Kata Febrie, uang suap tersebut, diduga sebagai panjer pengurusan fatwa Mahkamah Agung (MA), untuk membebaskan Djoko Tjandra dari vonis MA 2009. “Andi Irfan, dia terima duit juga dari Djoko Tjandra,” terang Febrie, di Gedung Pidsus, Kejaksaan Agung (Kejakgung, Jakarta, Kamis (17/9).
Namun Febrie, belum mau membeberkan, berapa besaran uang yang sebenarnya diberikan Djoko Tjandra, kepada Andi Irfan. “Untuk pembagian itu, belum ketahuan,” ujar Febrie.
Yang pasti, kata Febrie, hasil penyidikan terhadap tersangka jaksa Pinangki, didapatkan bukti, uang tersebut diberikan melalui Andi. Sementara dalam pemeriksaan terhadap tersangka Djoko Tjandra, mengakui uang kepada Andi Irfan, diberikan lewat perantara Heriyadi. “Jadi ini, sama jalurnya uangnya. Dari Djoko Tjandra semua,” ucap Febrie.
Terkait Heriyadi, pengacara Djoko Tjandra Soesilo Aribowo, pernah mengabarkan kepada Republika (3/9), nama tersebut merupakan ipar dari kliennya. Akan tetapi, kata Soesilo, ipar dari terpidana korupsi Bank Bali 1999 tersebut, sudah meninggal dunia sejak Februari 2020 karena Covid-19.
Soesilo membenarkan, pengakuan kliennya yang memerintahkan Hariyadi, memberikan uang kepada Andi Irfan. Tetapi, kata Soesilo, kliennya tak tahu-menahu uang yang diberikan kepada Andi Irfan tersebut, sampai atau tidak ke Pinangki.
“Uang itu, melalui iparnya Pak Djoko Tjandra (Heriyadi). Pak Djoko nggak tahu apakah uang itu nyampe ke Pinangki, atau tidak,” kata Soesilo menerangkan.
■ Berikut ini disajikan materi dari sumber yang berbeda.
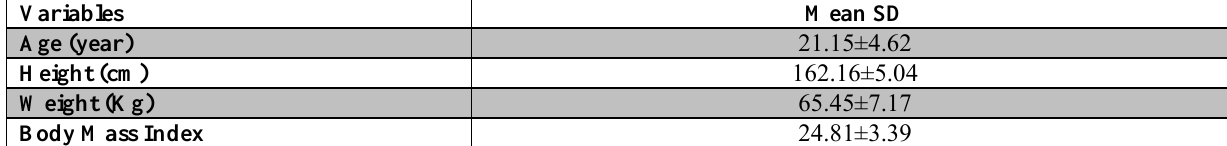
Demographic characteristics of study subjects (n =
Karena sudah dikabarkan meninggal dunia, penyidik di JAM Pidsus tak dapat melakukan pemeriksaan.
Febrie melanjutkan, soal tersangka Andi Irfan, penyidikannya akan lebih mendalami peran, dan keterlibatannya. Termasuk kata Febrie menambahkan, soal pengungkapan tentang siapa pihak-pihak pengendali, antara Andi Irfan maupun Pinangki. Karena diyakini, hubungan antara Andi Irfan dan Pinangki, keduanya merupakan sebatas operator lapangan, dalam pengajuan proposal fatwa bebas MA yang ditawarkan ke Djoko Tjandra, di Malaysia pada November 2019.
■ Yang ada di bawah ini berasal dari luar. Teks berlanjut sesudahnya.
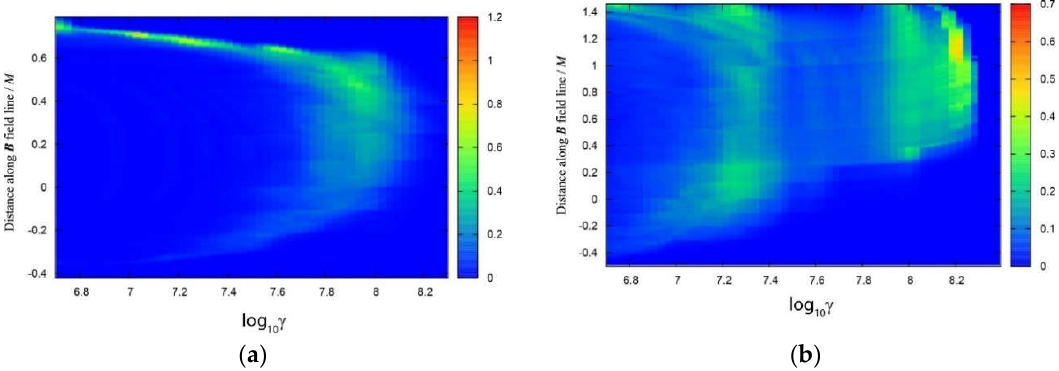
Figure 17. Electron distribution function, γ n − ( r , γ ) , of the electrons along the magnetic field line on the polar axis, θ = 0 ◦ , for a = 0.9 M and m = 1.77 × 10 −5 . The abscissa denotes the electron Lorentz while the ordinate denotes the distance from the null surface, s ≈ r − r 0 , along the poloidal magnetic field line, where the ordinate is converted into the Boyer–Lindquist radial coordinate. ( a ) The case of M = 10 9 M ʘ . ( b ) The case of M = 10 6 M ʘ . From [63].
“Kita berharap pertanyaan-pertanyaan seperti itu saat pemeriksaan Andi Irfan nanti,” kata Febrie menambahkan.
Febrie sebelumnya juga pernah mengungkapkan, tersangka Andi Irfan, salah pihak yang meyakinkan Djoko Tjandra agar percaya dengan proposal fatwa bebas MA yang ditawarkan Pinangki. Menengok pasal yang menjerat Andi Irfan, ia menjadi satu-satunya tersangka yang dikenakan Pasal 6 ayat (1) a UU Tipikor, tentang pemberian suap, dan gratifikasi terhadap hakim, dalam skandal Djoko Tjandra, dan Pinangki ini.
Sejak ditetapkan sebagai tersangka, Rabu (2/9), penyidik di JAM Pidsus, belum dapat melakukan pemeriksaan terhadap Andi Irfan. Meski sudah ditahan di Rutan KPK, tetapi proses isolasi, membuat penyidik di JAM Pidsus menangguhkan sementara proses pemeriksaan.
“Kita jadwalkan, Rabu (23/9), baru dilakukan pemeriksaan. Jadi, kalau teman-teman (wartawan), mau tanya tentang Andi Irfan, nanti pas dia diperiksa,” kata Febrie.